Top of Form; the patentability of software.

A new test restricting patentability of software has been introduced in a US Federal Court known as the “machine or transformation”. The President of the European Patent Office (EPO) has referred a set of questions to the EPO’S Enlarged Board of Appeal on software patentability, which will have an impact in Europe.

Mr Justice Lewison, sitting in the Patents Court has considered the UK position following the Court of Appeal’s most recent judgment in Symbian. Mr Justice Lewison admitted after the Court of Appeal’s most recent judgment in Symbian that he was disappointed that the Court of Appeal had declined to provide a clear rule to determine whether or not a program is excluded from patentable subject matter. What follows is a summary of his and the UK’s position of what amounts to a “technical” contribution:

The four-stage Aerotel test remains the law, but should not be followed blindly, one must ask whether the contribution made by the invention is “technical”. The Court of Appeal “somewhat depressingly” failed to spell out what this means, but referred to early decisions of the EPO Technical Boards of Appeal and its own earlier decisions in Merrill Lynch and Gale.

Mr Justice Lewison analysed these decisions and distilled the following signposts to what he called a “relevant technical effect”:

whether the claimed technical effect has a technical effect on a process which is carried on outside the computer

whether the claimed technical effect operates at the level of the architecture of the computer that is to say whether the effect is produced irrespective of the data being processed or the applications being run

whether the claimed technical effect results in the computer being made to operate in a new way

whether there is an increase in the speed or reliability of the computer

And/or whether the perceived problem is overcome by the claimed invention as opposed to merely being circumvented.

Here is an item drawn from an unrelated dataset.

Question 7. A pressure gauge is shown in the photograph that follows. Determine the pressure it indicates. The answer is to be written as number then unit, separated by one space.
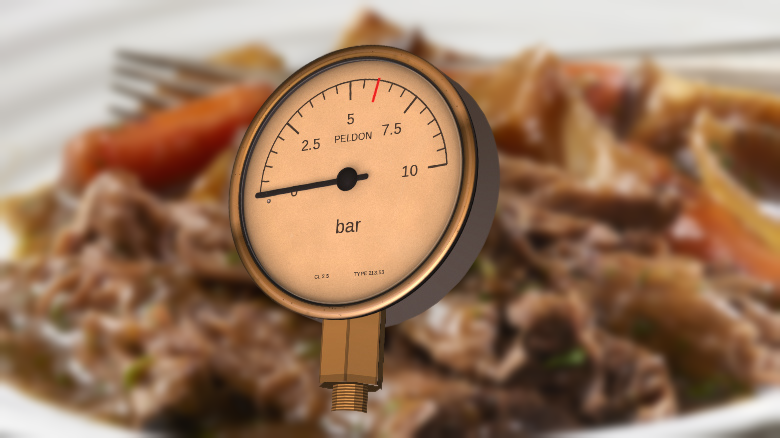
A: 0 bar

He added the qualification that, if there is a technical effect in this sense, it is still necessary to consider whether the claimed technical effect lies solely within matter excluded from patentability. This seems rather circular as the above principles are culled from decisions identifying the type of technical contribution that is patentable. While each case must be decided on its own facts, Mr Justice Lewison’s guidance points to precisely the sorts of things that are not excluded from patentability.